Dove si concentra la diminuzione
Il decremento non riguarda un solo ordine di scuola ma interessa tutti i livelli dell'istruzione obbligatoria e non. La ripartizione attuale degli iscritti è la seguente:
| Livello | Iscritti | Di cui al primo anno |
|---|---|---|
| Scuola dell'infanzia | 15.616 | - |
| Scuola primaria | 19.876 | 3.534 (prima elementare) |
| Secondaria di primo grado | 14.026 | 4.206 (prima media) |
| Secondaria di secondo grado | 22.942 | 5.352 (primo anno) |
| Totale | 69.660 | |
Effetti locali e questioni pratiche
La diminuzione complessiva di studenti può tradursi in conseguenze concrete per le istituzioni scolastiche e per i servizi collegati. Tra le possibili ricadute:
- ridefinizione delle dotazioni organiche e delle classi, con possibili accorpamenti;
- riperimetrazione dei trasporti scolastici e dei servizi di mensa nelle aree meno popolate;
- impatti sui piccoli comuni dove poche decine di alunni possono determinare la tenuta o la chiusura di sezioni o plessi;
- segnali per la pianificazione territoriale e per i servizi sociali, considerata la correlazione tra nascite, popolazione giovanile e domanda di servizi.
Un indicatore demografico che preoccupa
Il calo di iscritti si inserisce in un quadro nazionale di calo demografico, ma per Taranto e provincia il sorpasso sotto quota 70mila accentua preoccupazioni già presenti tra amministratori locali e attori del sistema educativo. Numeri come quelli riportati qui, se confermati e confermati negli anni a venire, possono condizionare la programmazione a breve e medio termine delle scuole e degli enti locali.
Che cosa attendersi e come muoversi
Per le famiglie e per chi opera nel mondo della scuola, le prossime settimane saranno importanti per capire le decisioni organizzative delle singole istituzioni scolastiche: dal calendario delle lezioni all'assegnazione degli insegnanti fino agli eventuali accorpamenti. È essenziale che le autorità scolastiche comunichino tempestivamente modifiche o riorganizzazioni per permettere alle famiglie di pianificare il nuovo anno.

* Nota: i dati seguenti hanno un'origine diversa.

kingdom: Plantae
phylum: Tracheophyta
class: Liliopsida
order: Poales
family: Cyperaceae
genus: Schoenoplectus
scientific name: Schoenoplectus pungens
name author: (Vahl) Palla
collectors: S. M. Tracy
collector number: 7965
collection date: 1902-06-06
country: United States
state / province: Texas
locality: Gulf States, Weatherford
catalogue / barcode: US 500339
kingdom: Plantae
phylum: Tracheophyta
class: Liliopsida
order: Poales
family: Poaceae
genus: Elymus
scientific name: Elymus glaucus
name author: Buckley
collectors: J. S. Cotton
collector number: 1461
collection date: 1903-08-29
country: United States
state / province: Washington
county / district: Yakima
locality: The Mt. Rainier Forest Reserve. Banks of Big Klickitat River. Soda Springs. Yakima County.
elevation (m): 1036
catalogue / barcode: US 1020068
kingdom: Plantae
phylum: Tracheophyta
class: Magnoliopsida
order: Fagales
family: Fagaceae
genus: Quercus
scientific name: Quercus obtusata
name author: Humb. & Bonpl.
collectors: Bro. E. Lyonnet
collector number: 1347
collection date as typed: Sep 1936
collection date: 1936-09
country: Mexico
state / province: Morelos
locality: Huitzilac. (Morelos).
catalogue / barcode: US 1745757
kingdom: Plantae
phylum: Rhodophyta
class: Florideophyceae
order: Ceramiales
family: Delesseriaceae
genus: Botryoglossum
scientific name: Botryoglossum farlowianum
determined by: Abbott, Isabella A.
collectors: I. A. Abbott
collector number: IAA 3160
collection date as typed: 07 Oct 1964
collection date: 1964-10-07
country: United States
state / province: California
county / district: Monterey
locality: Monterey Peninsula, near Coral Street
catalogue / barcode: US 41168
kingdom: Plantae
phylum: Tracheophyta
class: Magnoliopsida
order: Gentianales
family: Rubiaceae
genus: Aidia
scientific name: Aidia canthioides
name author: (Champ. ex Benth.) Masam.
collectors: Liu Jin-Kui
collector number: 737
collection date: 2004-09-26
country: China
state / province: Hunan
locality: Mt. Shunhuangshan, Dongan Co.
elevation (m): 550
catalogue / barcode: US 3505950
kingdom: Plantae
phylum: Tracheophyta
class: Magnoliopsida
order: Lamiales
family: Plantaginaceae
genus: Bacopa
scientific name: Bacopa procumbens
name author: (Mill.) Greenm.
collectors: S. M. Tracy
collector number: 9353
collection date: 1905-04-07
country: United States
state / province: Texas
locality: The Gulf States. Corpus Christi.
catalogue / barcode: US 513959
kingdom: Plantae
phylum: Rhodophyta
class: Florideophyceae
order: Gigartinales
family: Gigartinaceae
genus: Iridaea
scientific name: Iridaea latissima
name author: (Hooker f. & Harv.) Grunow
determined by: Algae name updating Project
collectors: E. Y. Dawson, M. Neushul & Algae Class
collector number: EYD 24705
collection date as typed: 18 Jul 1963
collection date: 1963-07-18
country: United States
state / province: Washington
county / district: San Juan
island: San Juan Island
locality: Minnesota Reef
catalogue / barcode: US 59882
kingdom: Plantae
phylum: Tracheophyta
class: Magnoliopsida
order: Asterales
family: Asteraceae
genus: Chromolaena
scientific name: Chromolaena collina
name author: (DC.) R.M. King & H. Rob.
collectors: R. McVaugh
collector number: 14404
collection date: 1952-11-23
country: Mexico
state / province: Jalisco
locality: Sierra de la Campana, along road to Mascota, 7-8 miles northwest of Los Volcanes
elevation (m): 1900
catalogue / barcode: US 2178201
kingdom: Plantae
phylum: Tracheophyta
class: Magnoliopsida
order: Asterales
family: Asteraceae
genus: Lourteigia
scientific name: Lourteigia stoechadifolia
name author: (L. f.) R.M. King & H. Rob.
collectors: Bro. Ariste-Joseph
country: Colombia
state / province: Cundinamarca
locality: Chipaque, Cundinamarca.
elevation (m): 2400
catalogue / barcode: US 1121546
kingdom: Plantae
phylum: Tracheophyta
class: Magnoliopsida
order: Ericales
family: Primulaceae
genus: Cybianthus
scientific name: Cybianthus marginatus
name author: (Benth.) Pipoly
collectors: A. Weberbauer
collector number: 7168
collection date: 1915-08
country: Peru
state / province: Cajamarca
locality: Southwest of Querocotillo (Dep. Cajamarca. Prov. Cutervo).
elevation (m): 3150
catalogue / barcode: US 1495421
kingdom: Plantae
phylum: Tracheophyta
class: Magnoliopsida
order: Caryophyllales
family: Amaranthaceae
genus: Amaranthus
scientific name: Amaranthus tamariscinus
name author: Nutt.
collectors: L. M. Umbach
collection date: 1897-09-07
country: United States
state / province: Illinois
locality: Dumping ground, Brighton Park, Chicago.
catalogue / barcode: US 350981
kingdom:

Inoltre, il dato richiama gli amministratori pubblici alle politiche demografiche e di sostegno alle giovani coppie, perché la riduzione delle nascite e della popolazione giovanile ha effetti pluriennali che investono servizi, mercato del lavoro e tessuto economico locale.
Per ora, resta la fotografia del momento: meno iscritti, numeri che scendono e domande aperte su come affrontare il prossimo futuro scolastico e sociale del territorio.